栗林公園 掬月邸(香川県)
建物名 | 栗林公園 掬月邸 | 住所 | 香川県高松市栗林町1丁目20-16 |
設計者 | 伊藤要太郎 | 施工者 | - |
建築年 | 1742年 | 訪問日 | 2025/3/28 |
国の特別名勝に指定されている栗林公園内にある掬月邸。
栗林公園の前はフェリー乗り場に向かう途中で何度か通っていましたが、藤森さんの「木造文化遺産」の書籍で紹介されていたことを思い出して立ち寄りました。
6つの池と13の築山があり、75haある日本一の広さを誇る公園自体も素晴らしく、歩くたびに景色がコロコロ変化し飽きさせず、次はどんな風景がみえるのかワクワクしながら散策できます。
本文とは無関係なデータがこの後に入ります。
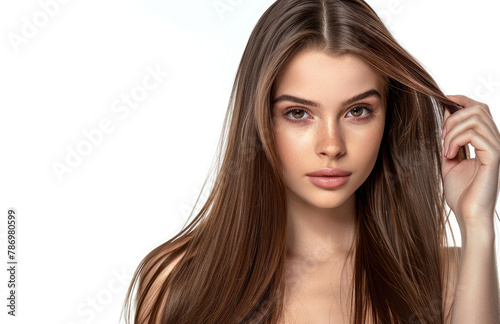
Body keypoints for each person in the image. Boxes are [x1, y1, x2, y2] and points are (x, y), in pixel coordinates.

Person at [121, 0, 500, 323]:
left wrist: (477, 221)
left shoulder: (446, 279)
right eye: (299, 114)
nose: (331, 146)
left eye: (357, 111)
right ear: (259, 121)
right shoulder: (179, 281)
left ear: (389, 118)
石壁(赤壁)

讃岐質安山岩の石壁(赤壁)。三国志などの中国古戦場からが名前の由来

ハスの池。松以外は手入れをせず自然のままとのこと。実生でまたきれいな蓮池になるよう。
その中にはいくつかの建物がありますが、今回のお目当ては「掬月邸」。抹茶とお菓子をいただきました。
名前の由来は、「水を掬すれば 月手に在り(現代語訳:湖面にうつった月を見て、両手 で水を掬えば月が手に取れるようだ)」という中国唐時代の詩にあるとのこと。つまり、掬月亭は夜を楽しむための 建築としてつくられたと考えられていますが、日中でもその魅力は伝わります。
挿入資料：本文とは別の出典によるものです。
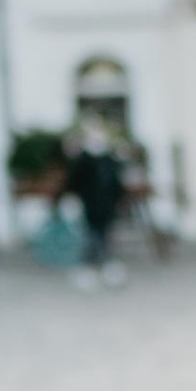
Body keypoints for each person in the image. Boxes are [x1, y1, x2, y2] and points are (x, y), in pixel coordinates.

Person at [63, 123, 128, 289]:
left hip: (106, 208)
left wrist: (118, 202)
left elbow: (116, 184)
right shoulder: (83, 161)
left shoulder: (109, 160)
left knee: (103, 237)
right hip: (89, 207)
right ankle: (90, 267)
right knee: (89, 238)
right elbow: (73, 183)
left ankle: (105, 266)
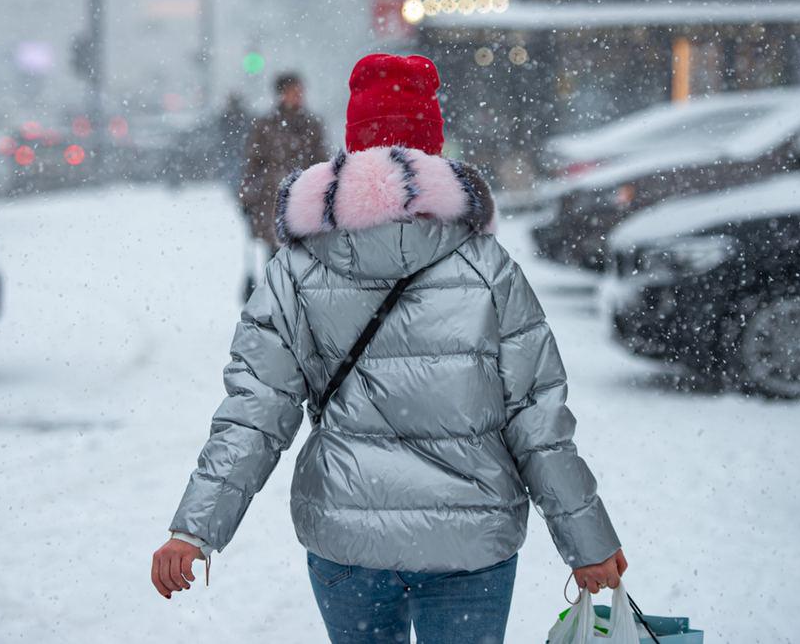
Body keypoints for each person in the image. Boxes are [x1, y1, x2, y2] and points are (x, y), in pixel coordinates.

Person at [152, 54, 626, 643]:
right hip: (470, 541)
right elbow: (537, 419)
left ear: (352, 141)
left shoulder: (296, 268)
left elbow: (255, 411)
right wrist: (588, 542)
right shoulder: (487, 268)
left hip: (349, 537)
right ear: (433, 143)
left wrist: (194, 529)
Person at [238, 71, 328, 249]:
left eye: (300, 91)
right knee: (276, 251)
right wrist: (247, 197)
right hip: (273, 197)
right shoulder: (265, 125)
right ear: (281, 94)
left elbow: (322, 160)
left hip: (304, 196)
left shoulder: (312, 124)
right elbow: (254, 163)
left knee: (304, 253)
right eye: (292, 91)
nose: (298, 95)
最も目を引くのが、その開放性です。開放性を実現しているのが、建具の工夫です。
基本は障子ですが、風雨はしのげません。板雨戸が必要になりますが、仕舞うには戸袋が必要になります。戸袋をつけるとどうしても壁ができ視界を遮ってしまいます。
そこで考え出されたのが、雨戸をコーナー部分で回転させ一か所の戸袋に集めるという方法です。
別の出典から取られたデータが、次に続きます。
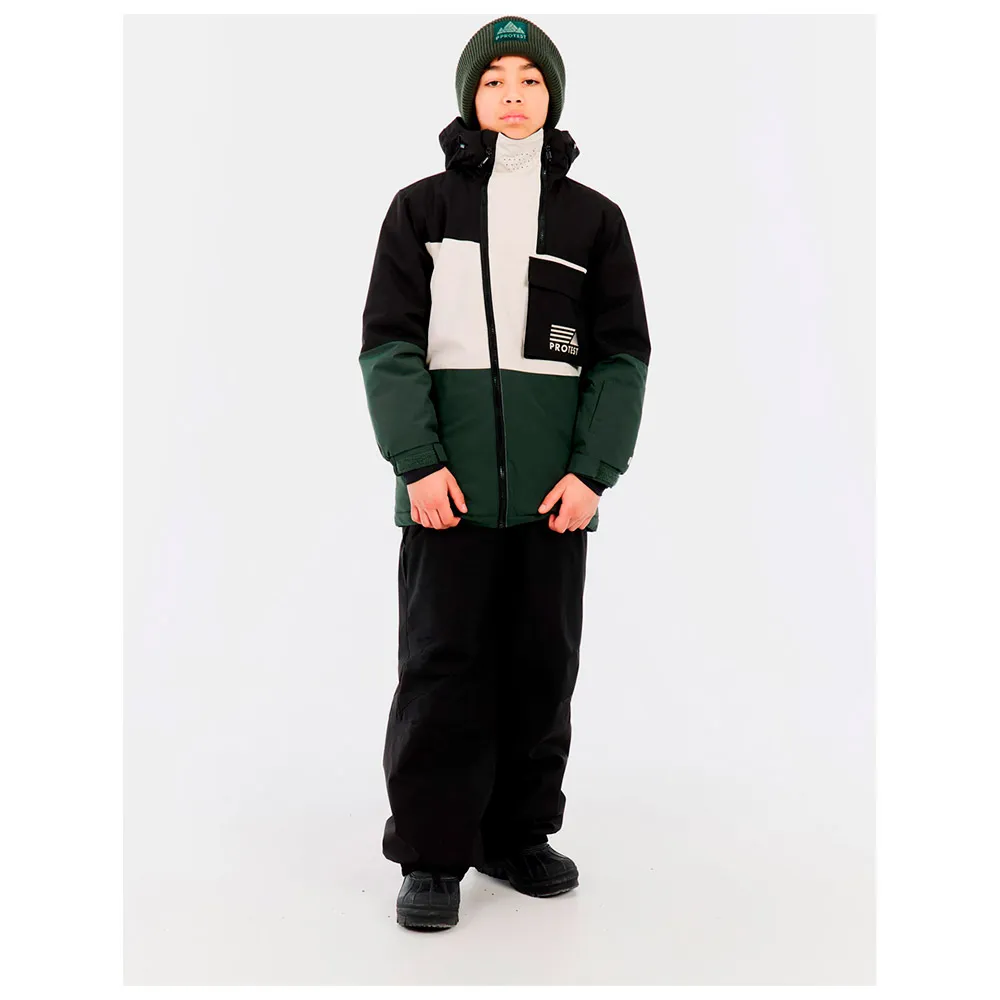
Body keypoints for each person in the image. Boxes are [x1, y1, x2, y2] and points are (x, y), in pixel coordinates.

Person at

建物のコーナーを見ると回転のための工夫が見て取れます。
128枚の板戸があるといいます。そのため、数か所ある戸袋も分厚いです。
この建具の工夫で軽快な建物が実現しています。
それを補佐するのが、室内の壁や天井の仕上げです。
通常は土壁に漆喰を塗ったりして仕上げますがそれでは、重量が重くなってしまいます。
そこで掬月亭では和紙が貼られた襖のような仕様。よく見ると紙を貼り合わせた線が見えます。
その他ディテールも遊び心があり見ていて飽きません。
格式ある書院造りでありながら、桂離宮の数寄屋造りの楽しさも持ち合わせています。
池に張り出した縁側は手摺も低く抑えられ、視界を邪魔しません。